Intraoperatively risk factors may also include a sudden give during preparation (penetration of canal wall as reported in two of four cases) or a reported electric-shock type feeling during preparation (one of four cases). If there is an inferior alveolar arterial or venous bleed (two cases presented) it may be advisable not to place the implant and to wait two to three days to ensure no nerve damage has occurred and then place the implant in granulation tissue which should not compromise the success of the implant. However, there is no evidence to support this practice yet.
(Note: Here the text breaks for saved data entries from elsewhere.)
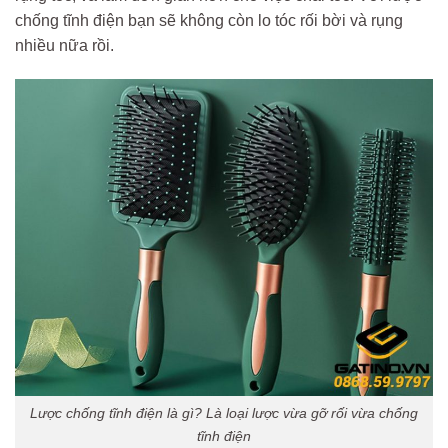
chống tĩnh điện bạn sẽ không còn lo tóc rối bời và rụng
nhiều nữa rồi.
Lược chống tĩnh điện là gì? Là loại lược vừa gỡ rối vừa chống
tĩnh điện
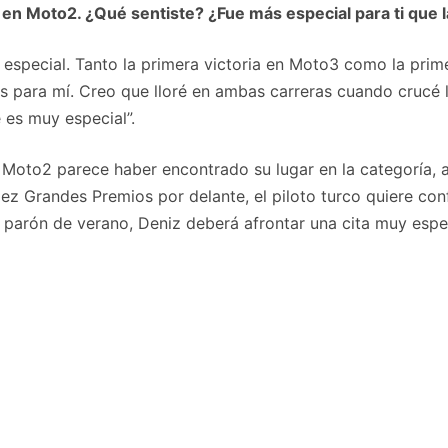
 en Moto2. ¿Qué sentiste? ¿Fue más especial para ti que
s especial. Tanto la primera victoria en Moto3 como la pri
ara mí. Creo que lloré en ambas carreras cuando crucé l
 es muy especial”.
e Moto2 parece haber encontrado su lugar en la categoría
z Grandes Premios por delante, el piloto turco quiere conf
 parón de verano, Deniz deberá afrontar una cita muy espec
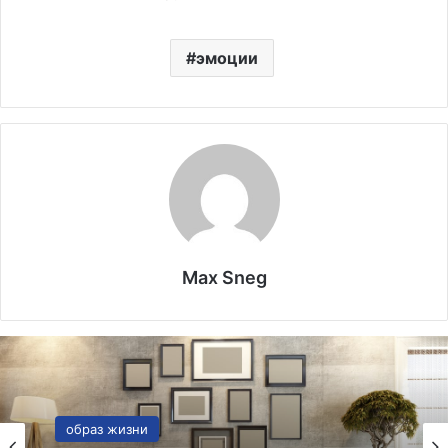
эмоции
Max Sneg
Он и Она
Two of the four cases who had their implants removed within 36 hours experienced a dramatic improvement in sensation, although there is no way of knowing whether the injuries would have resolved if the implants were left in situ. Removal of the implants at two days or more following nerve injury in our cases did not show an improvement in sensation and may place patients at a higher risk of permanent altered sensation. On this basis we suggest that each patient should be contacted after the local anaesthetic has worn off (approximately six hours following the procedure) (Fig. 6). If they report persistent numbness they should be asked to return to the practice for removal of the implant as soon as practicable. The clinician should take a thorough pain/numbness history and document nerve function of the patient. Objective measures (Table 2) should be taken as well as asking the patient about any functional problems. Once nerve injury is confirmed, removal of the implant immediately may be prudent as reported in these cases. This may allow faster dispersion of the haemorrhage/debris, allowing improved peripheral nerve regeneration.11 We, therefore, suggest that arrangements should be made for removal of the implant as soon as nerve injury is suspected (within 36 hours post-surgery).

Figure 6
figure 6

Flow chart of suggested patient management

Table 2 Objective measures

Adjunctive therapy may be advisable as in Case 1. Since the altered sensation may be due to an inflammatory reaction, a course of steroid and NSAID treatment may minimise inflammation and reduce damage to the nerve (oral prednisolone 1 mg per kg per day (maximum 80 mg) for first week with stepping down by 10 mg daily over the following week,) and a high dose of non-steroidal anti-inflammatory medication (such as ibuprofen [800 milligrams] three times per day) should be prescribed for three weeks. There is a minimal evidence base for steroid medication for the prevention of peripheral sensory nerve injuries although it is routinely prescribed for Bell's palsy and viral infections of the facial nerve.17 The combination of high-dose steroids and NSAIDs can be associated with significant complications including upper gastrointestinal ulceration if prescribed long term. Even in the short term (two weeks) prescription of these drugs should be undertaken with consideration to the patient's medical history and caution.

Conclusion

IAN injury neuropathy associated with implants is generally considered to be permanent even with implant removal which unfortunately is often undertaken late due to delayed referral. As a result many specialists no longer remove implants in patients presenting with IAN neuropathy (Pogrel personal communication). Prevention of injury is definitely better than cure, however, this cohort of patients may demonstrate that non placement or early removal of implants associated with IAN injury may assist in minimising or even resolution of IAN neuropathy and a suggested protocol is presented (Fig. 6). These recommendations are preliminary in nature and further studies are need to assess the protocol's efficacy. Our oral surgery department will continue to audit the outcome of our implant related nerve injury referrals for whom we undertake this management.